On ne grandit jamais tout seul en vie spirituelle. C'est cela l'Eglise
: cette marche de gens innombrables qui, dans l'Esprit, font route
ensemble. Et dans cette marche communautaire, l'Esprit donne à
chacun de quoi être utile aux autres. A l'un, il demande d'être
porteur d'Evangile, à un autre d'être ministre des sacrements,
à un autre d'enseigner, à un autre d'être un
homme de compassion, à un autre d'être un homme de discernement
(qui aide à voir clair), toujours en vue du bien commun et
de construire le Corps du Christ. C'est ce qu'on appelle les CHARISMES
ces dons qui sont au service du bien commun et qui contribuent à
embellir 1'Eglise. De même qu'il y a plusieurs membres dans le corps
humain, de même il y a plusieurs services dans la Communauté-Eglise
en marche. L'important, à ce niveau, c'est de ne pas se jalouser,
se copier, se concurrencer. L'important, oui, c'est d'être
soi-même avec ce que l'Esprit nous a donné et de donner le
meilleur de soi-même dans la simplicité, qui avec sa
tête, qui avec son coeur, qui avec ses mains.
- 4-
Aimer tout homme quel qu'il soit et d'où qu'il vienne
Vivre dans l'Esprit, c'est essayer d'aimer son frère, ses
frères, tous ses frères. Essayer d'aimer, de l'aimer,
de les aimer COMME Jésus. - Aimer comme
Jésus, c'est chambouler tout son voyage quand sur le bord
du chemin se trouve un inconnu souffrant. - Aimer comme Jésus,
c'est prendre le parti d'une femme de mauvaise vie dans un banquet
de notables au point d'être traité d'ami des publicains
et des pécheurs. - Aimer comme Jésus, c'est décrotter
les pieds de ceux qui frappent à notre porte en serrant bien
fort le tablier de service. - Aimer comme Jésus, c'est accepter
la différence de l'autre sans jamais chercher à l'annexer,
à le dominer, à le classer, à l'étiqueter.

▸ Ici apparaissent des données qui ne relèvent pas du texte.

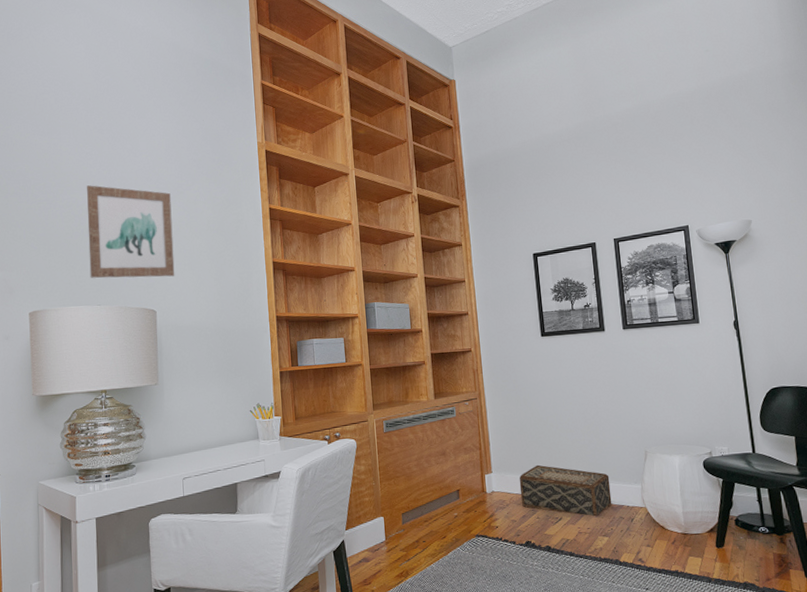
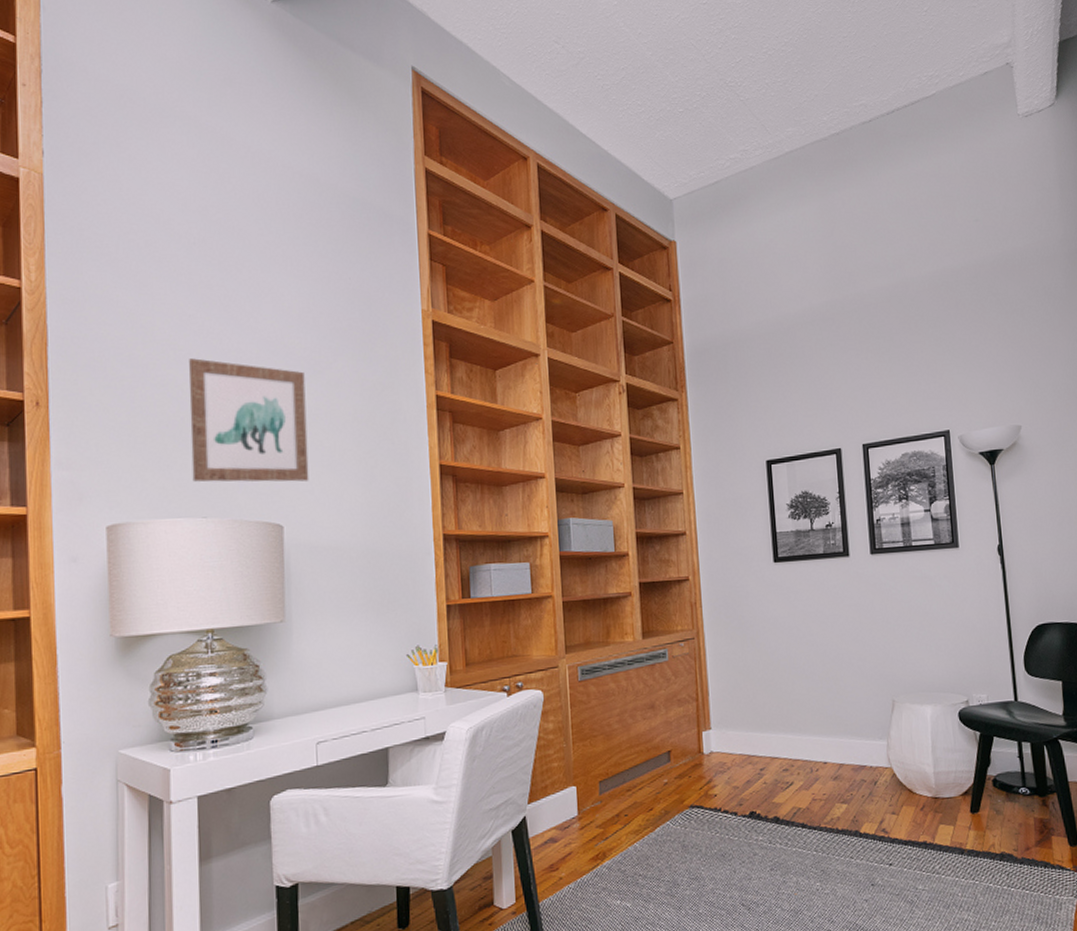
woven basket: present [519,464,612,517] -> none [743,718,853,780]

- Aimer comme Jésus, c'est refuser d'entrer dans un régime
d'indifférence avec celui qui vous a fait du tort. - Aimer
comme Jésus, c'est poser un regard de compassion sur un ami
qui vous a renié ou qui vous a vendu pour 30 pièces
d'argent. - Aimer comme Jésus, c'est pardonner, c'est-à-dire
mesurer comme Dieu mesure sachant que la mesure de Dieu est toujours
démesure. - Aimer comme Jésus, c'est donner sa vie
et sa mort. Tout est donné. Tout est à donner. Comme
Jésus;
- 5-
Avancer dans la Liberté
"Là où est l'Esprit du Seigneur, là est la
Libertéé" (2 Co 13,17) L'homme qui se laisse habiter, guider,
travailler par l'Esprit devient l'homme le plus libre qui soit.

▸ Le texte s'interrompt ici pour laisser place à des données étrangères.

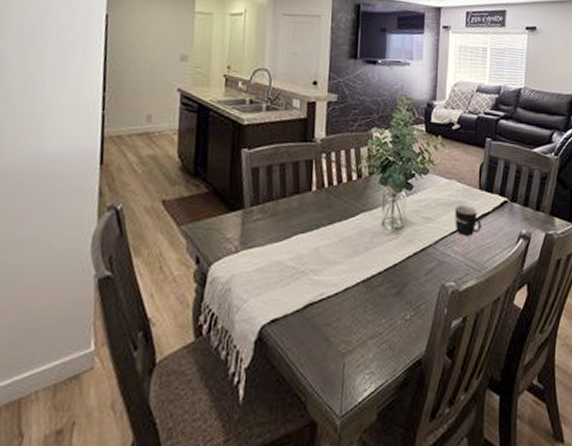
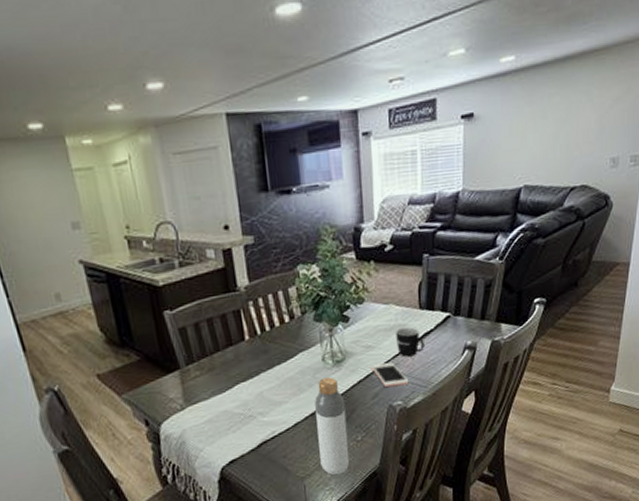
bottle: none [364,244,398,357] -> present [315,377,350,476]
cell phone: none [429,238,464,266] -> present [372,362,409,388]

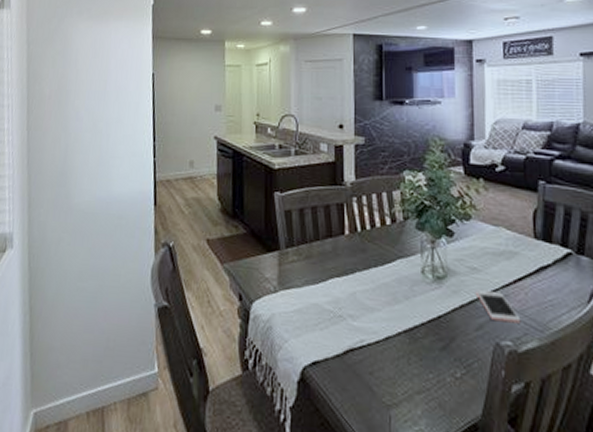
bottle: present [315,377,350,476] -> none [410,292,445,415]
mug: present [396,327,425,358] -> none [506,255,540,291]

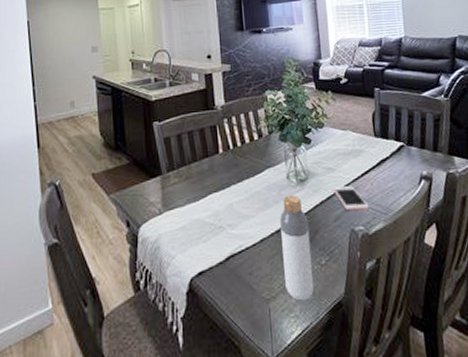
bottle: none [410,292,445,415] -> present [280,195,315,301]

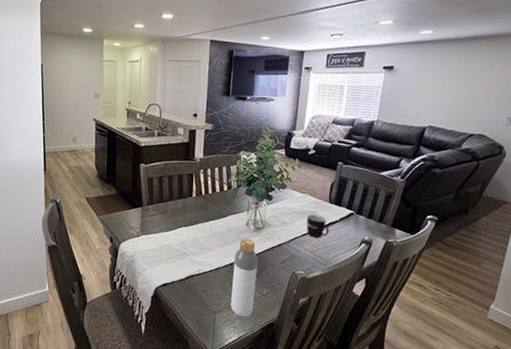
cell phone: present [333,186,370,211] -> none [284,237,312,260]
mug: none [354,153,382,182] -> present [306,214,329,238]

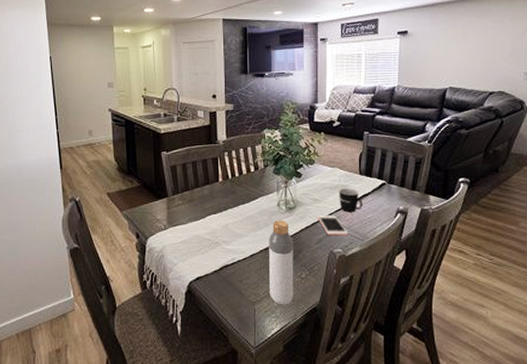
cell phone: none [284,237,312,260] -> present [317,215,348,236]

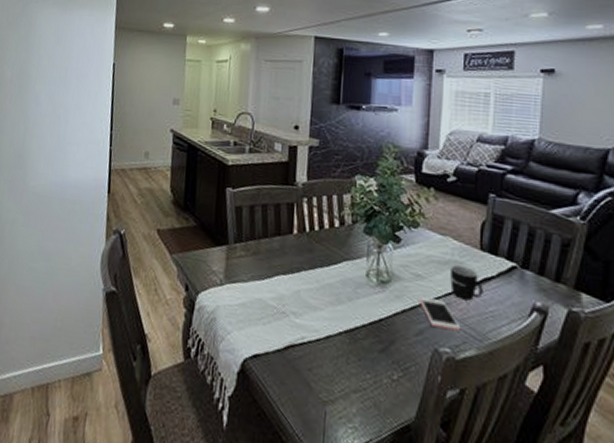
bottle: present [269,220,294,305] -> none [347,295,384,414]

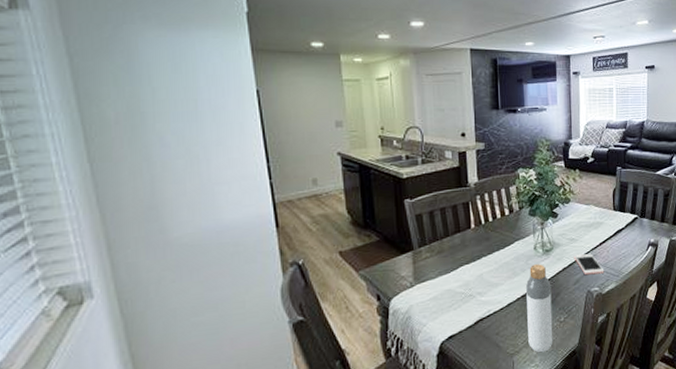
bottle: none [347,295,384,414] -> present [526,264,553,353]
mug: present [450,265,483,301] -> none [595,225,617,250]

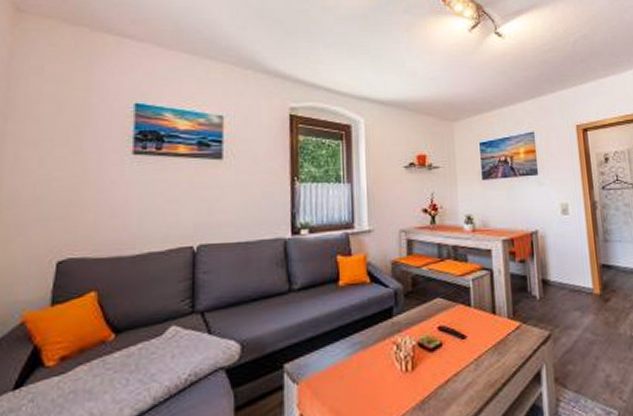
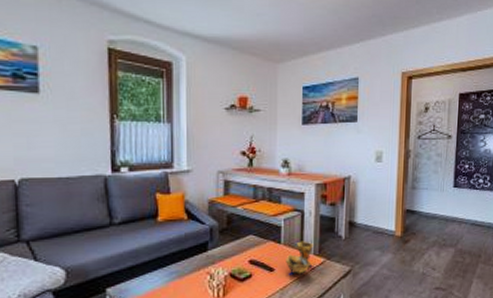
decorative bowl: none [478,302,507,344] -> present [286,241,313,276]

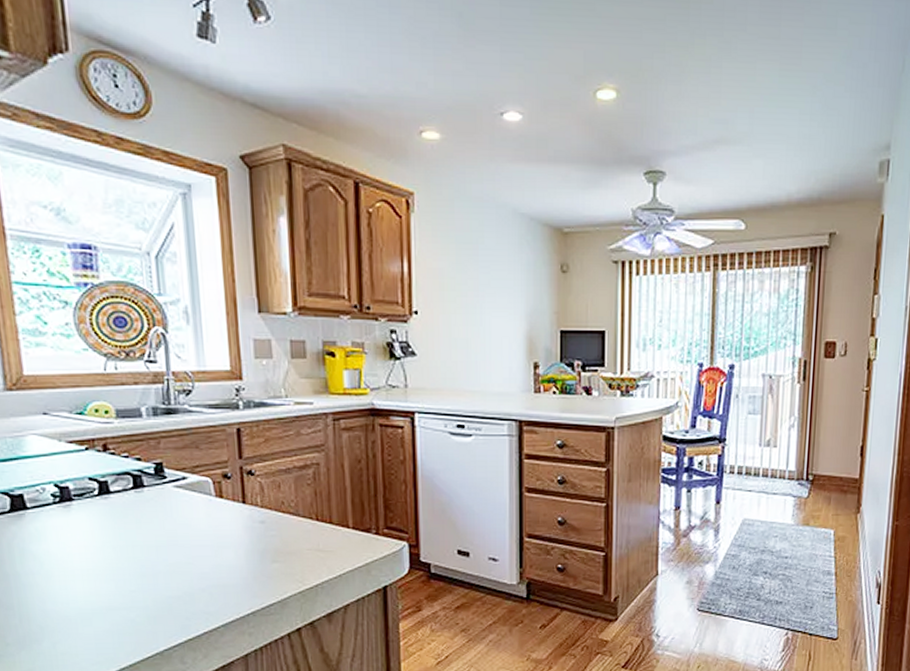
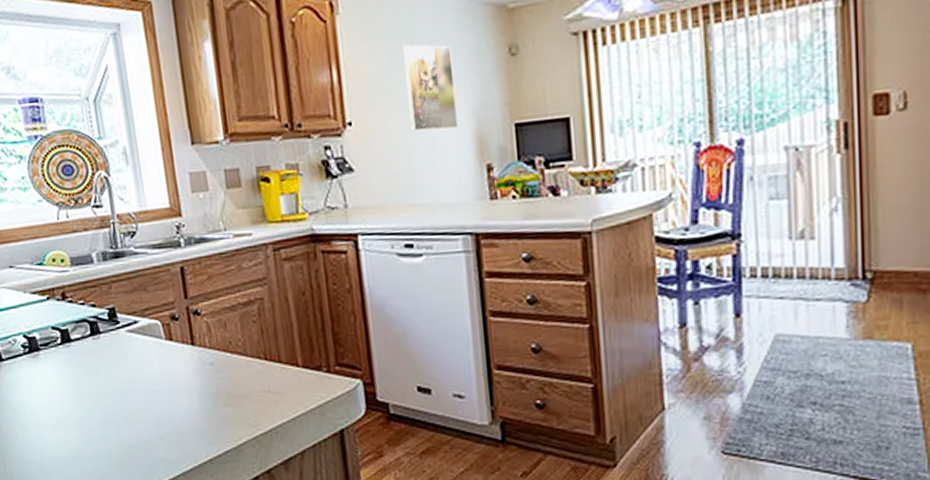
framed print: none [470,249,512,328] -> present [403,44,458,132]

Libre par rapport à tout ce qui asservit, enchaîne,
aliène (modes, mondanités, opinions grégaires,
convoitise de la chair, de l'argent, du pouvoir - cf. ce que dit
St-Paul au chapitre 8 de l'Epitre aux Romains). Le vrai spirituel
est un inclassable : il n'est ni en avance, ni en retard, ni à
droite, ni à gauche, ni au centre, ni en haut, ni en bas.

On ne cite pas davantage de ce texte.